Protesters demand improvements in long-term care homes
Posted: June 25, 2020
(June 24, 2020)
By: Mark Malone, Chatham Daily News
Dental hygienist Pat Lambier says she’s seen oral problems in local long-term care homes as appalling as those she faced in Indonesian refugee camps.
“It was like a Third World country,” she said.
Lambier stopped working in Southwestern Ontario homes six or seven years ago, but she said conditions are no better today.
“Nothing’s changed,” she said. “When I hear the COVID stories and I read the reports, I was shocked. I was shocked that nothing has changed in all these years.”
Lambier was among approximately 25 people at a Chatham-Kent Health Coalition protest Wednesday outside the Chatham office of Chatham-Kent––Leamington MPP Rick Nicholls.

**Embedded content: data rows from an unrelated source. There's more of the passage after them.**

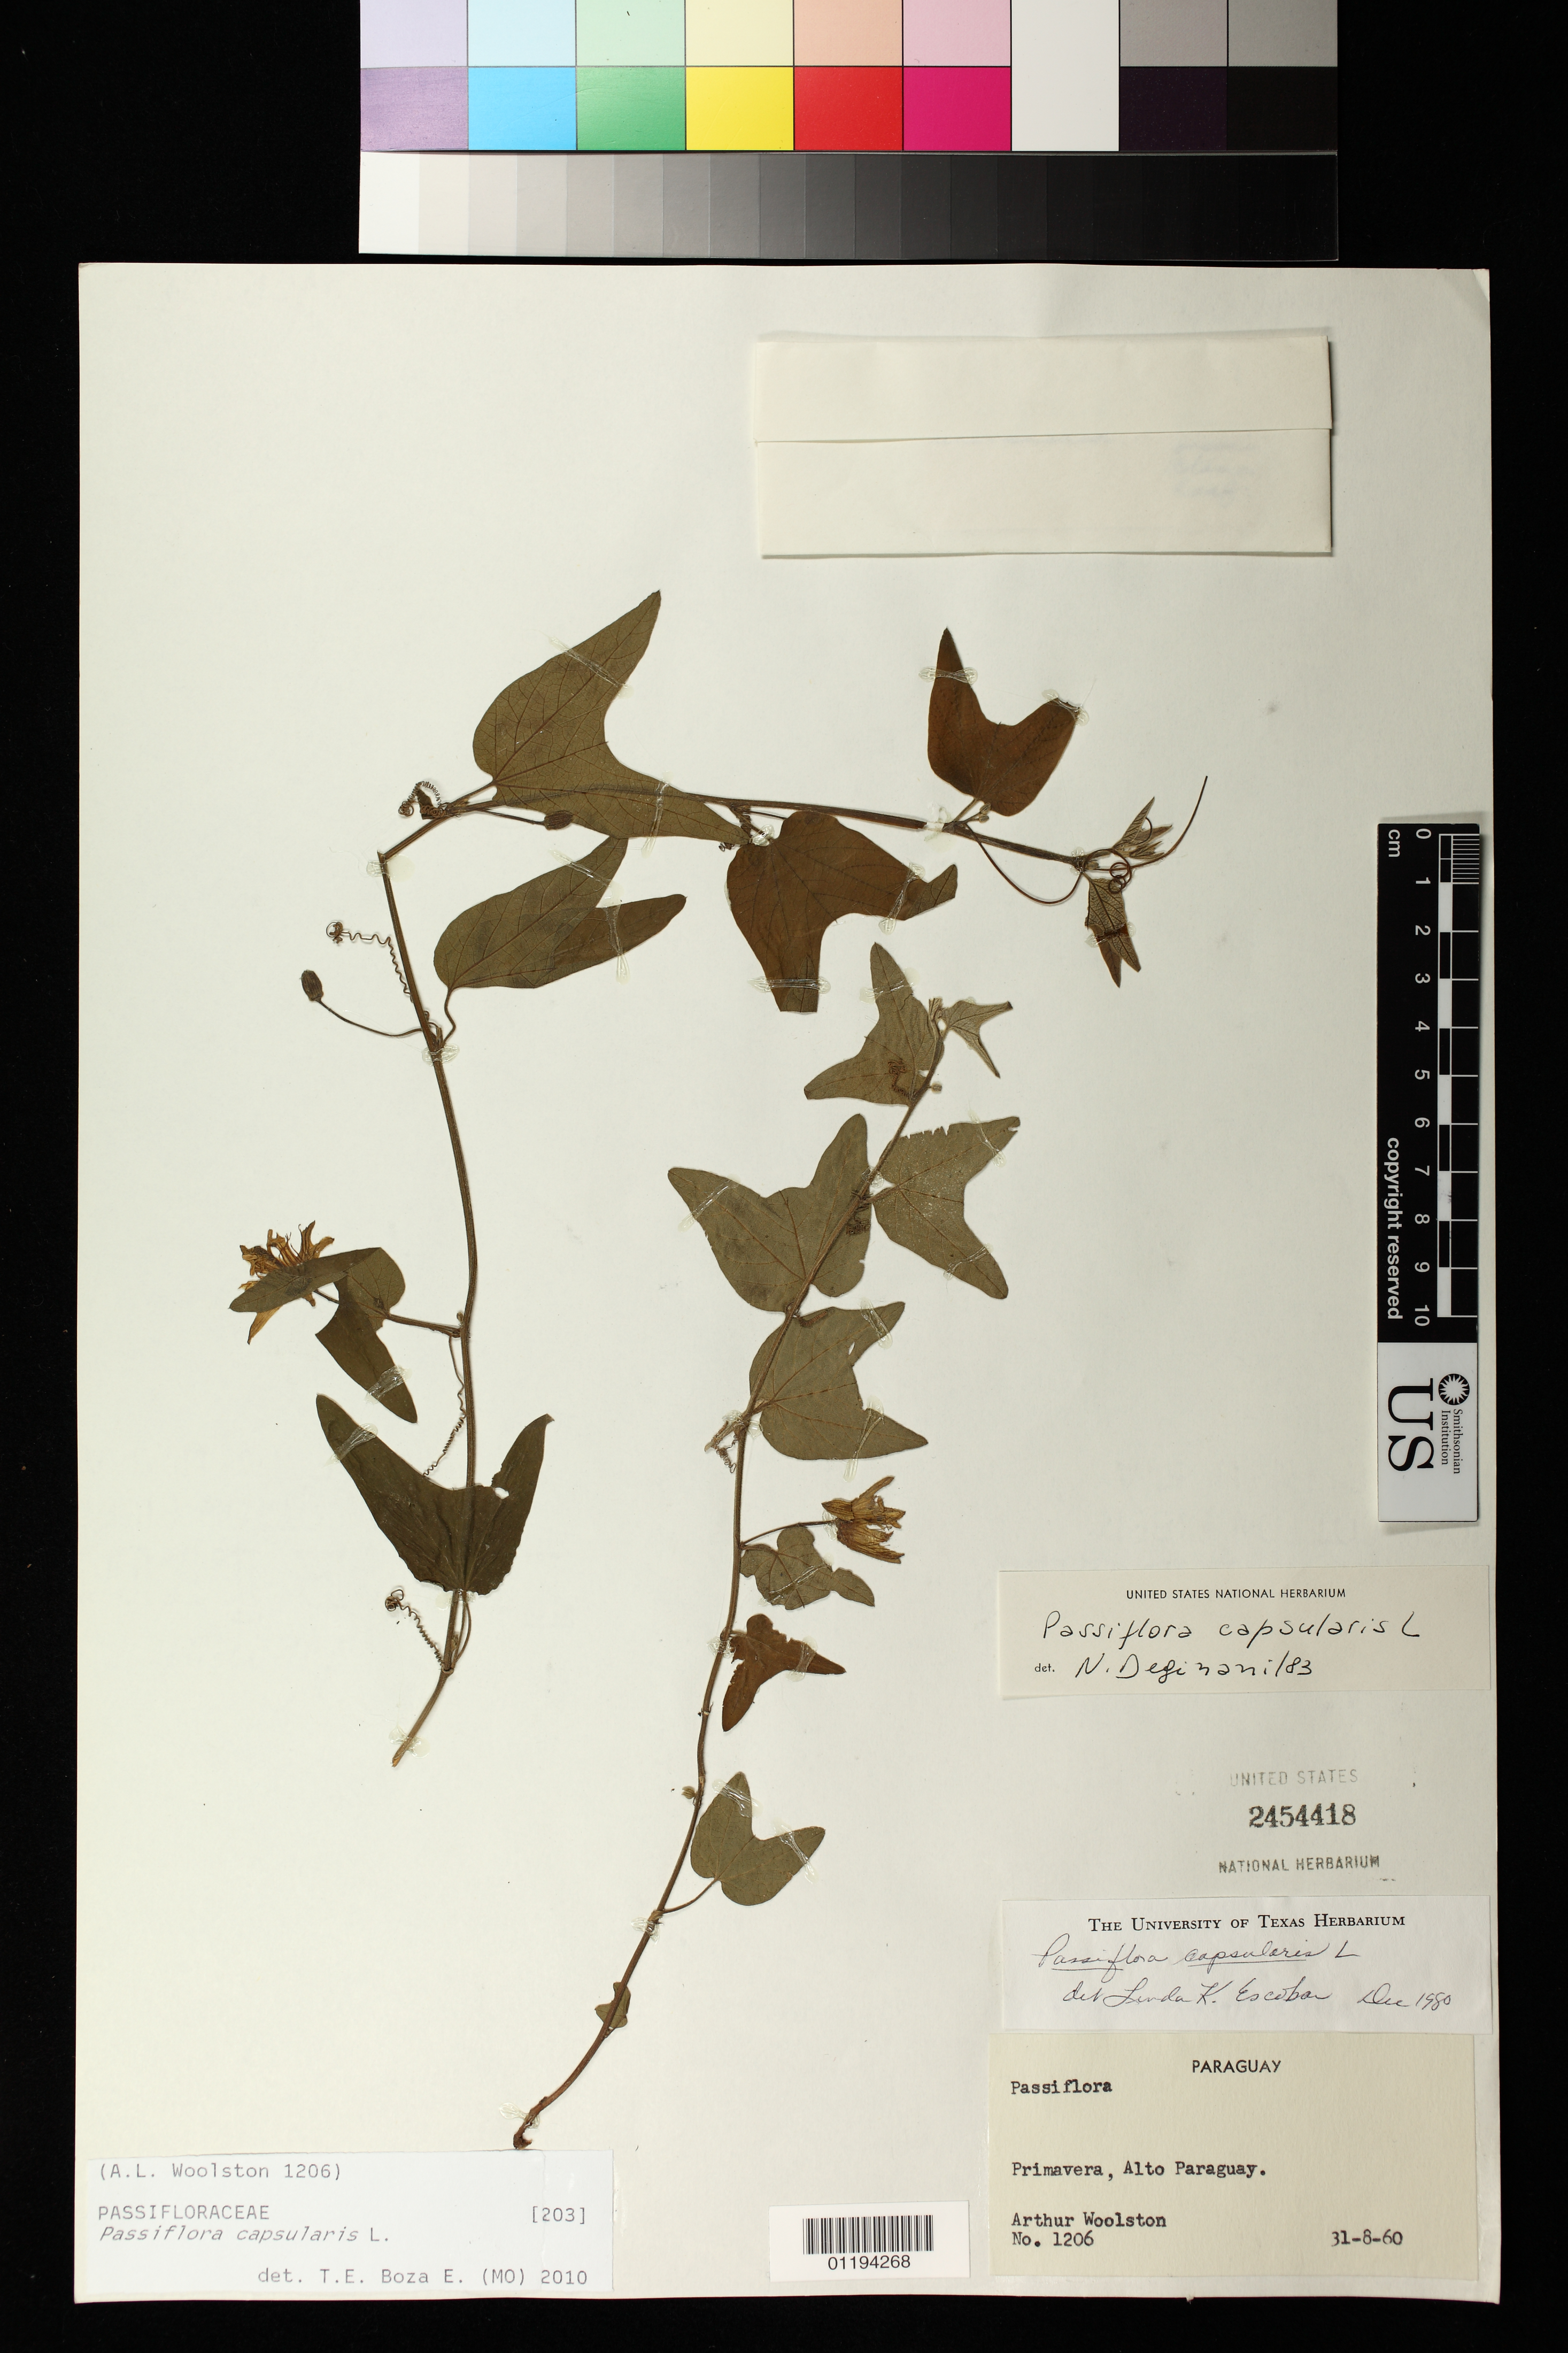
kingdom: Plantae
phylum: Tracheophyta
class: Magnoliopsida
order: Malpighiales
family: Passifloraceae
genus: Passiflora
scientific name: Passiflora capsularis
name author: L.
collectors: A. L. Woolston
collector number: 1206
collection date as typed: Aug 31 1960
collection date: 1960-08-31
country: Paraguay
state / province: Alto Paraguay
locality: Primavera, Alto Paraguay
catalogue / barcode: US 2454418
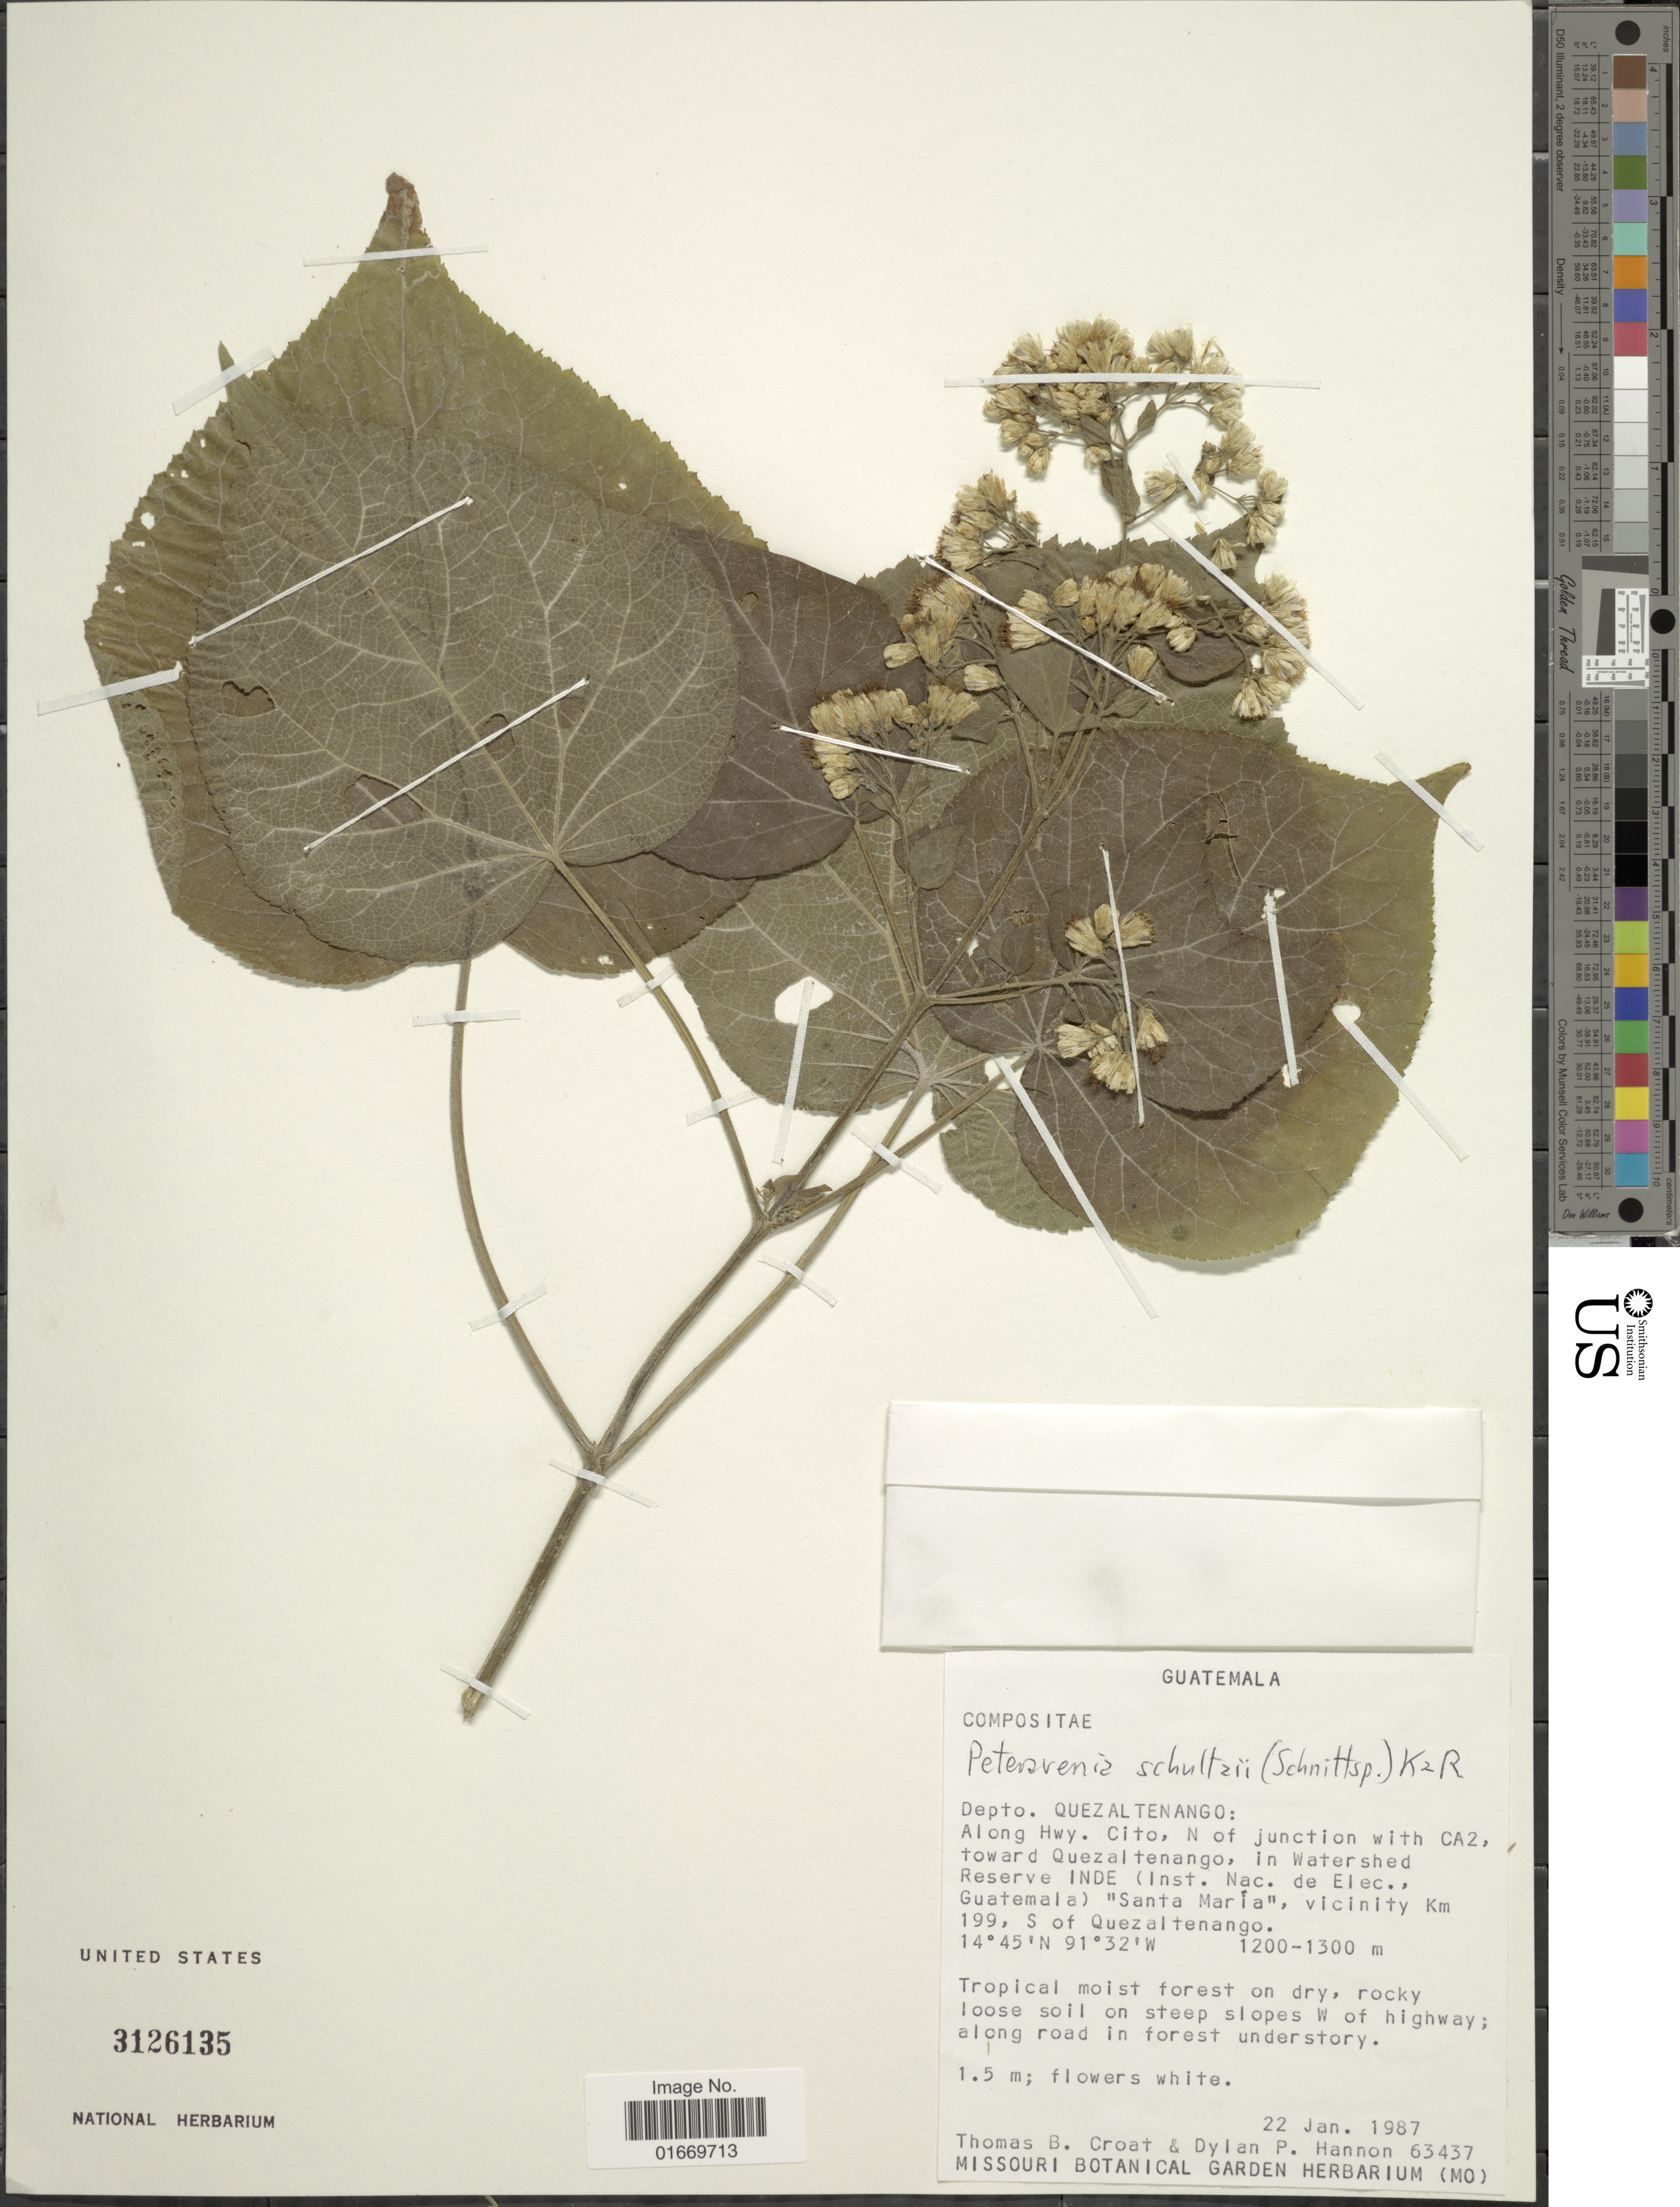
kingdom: Plantae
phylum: Tracheophyta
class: Magnoliopsida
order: Asterales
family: Asteraceae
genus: Peteravenia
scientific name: Peteravenia schultzii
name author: (Schnittsp.) R.M. King & H. Rob.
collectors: T. B. Croat & D. Hannon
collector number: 63437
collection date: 1987-01-22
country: Guatemala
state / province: Quetzaltenango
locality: Guatemala. Depto. Quezaltenango: Along Hwy. Cito, N of junction with Ca2, toward Quezaltenango, in Watershed Reserve INDE (Inst. Nac. de Elec., Guatemala) "Santa Maria", vicinity Km 199, S of Quezaltenango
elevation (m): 1200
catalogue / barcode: US 3126135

They were upset with not only Bill 175 – the Ontario government’s new home and community care act – but also the general condition of the province’s long-term care facilities.
Coalition chairperson Shirley Roebuck criticized Premier Doug Ford’s “total lack of response to the ongoing staffing crisis in long-term care.”
“There have been multiple reports that advocacy groups, such as the Ontario Health Coalition, have published about what’s happening in long-term care: the lack of adequate staffing, the lack of good full-time jobs, etc. They’ve done nothing about it,” she said.
“It took a report from the military, which was a scathing report about the substandard care given to our elderly in numerous nursing homes, which by the way are for-profit private homes.”
There have been 1,683 deaths from COVID-19 in Ontario’s long-term care homes, or 64 per cent of the province’s total.
“Why in the name of God would the government really try to push this legislation through when we are in the middle of the COVID-19 pandemic?” Roebuck said in an interview. “Don’t they have enough that they can do?”
Nicholls was at Queen’s Park, but he issued a statement defending Bill 175, The Connecting People to Home and Community Care Act.
The legislation is intended to update home-care services, reduce bureaucratic barriers to receiving care, and give service providers more power, he said.
“Despite what the Ontario Health Coalition is saying, the government and the Premier’s Council on Improving Healthcare and Ending Hallway Medicine have consulted with patients, caregivers, providers, workers, health system and academic experts,” Nicholls said.
He added: “We are giving Ontario Health Teams, in partnership with home and community care service providers, the flexibility to develop innovative, integrated delivery models, including care co-ordination. Community services would continue to be directly provided by non-profit organizations in almost all cases.”
The Ontario Health Teams will take over the home and community care handled by Local Health Integrated Networks.
“What that means is no public oversight,” Roebuck said. “As bad as the LHIN system was, at least it was public.”
The legislation will also make it harder for people upset with their home care to make complaints, she said.
“People have a right to know what’s happening,” Roebuck said, “and what’s happening is the wholesale privatization of home care, community care, opening up of private hospitals, access to hospital services by private operators. It’s bad legislation.”
Nicholls said the government has no plans to privatize home care.
“Bill 175 is proposing to maintain that health-service providers or Ontario Health Teams that provide home and community care services must be not-for-profit,” he said. “Ontarians can continue to rely on our publicly funded health care system and publicly funded home care.”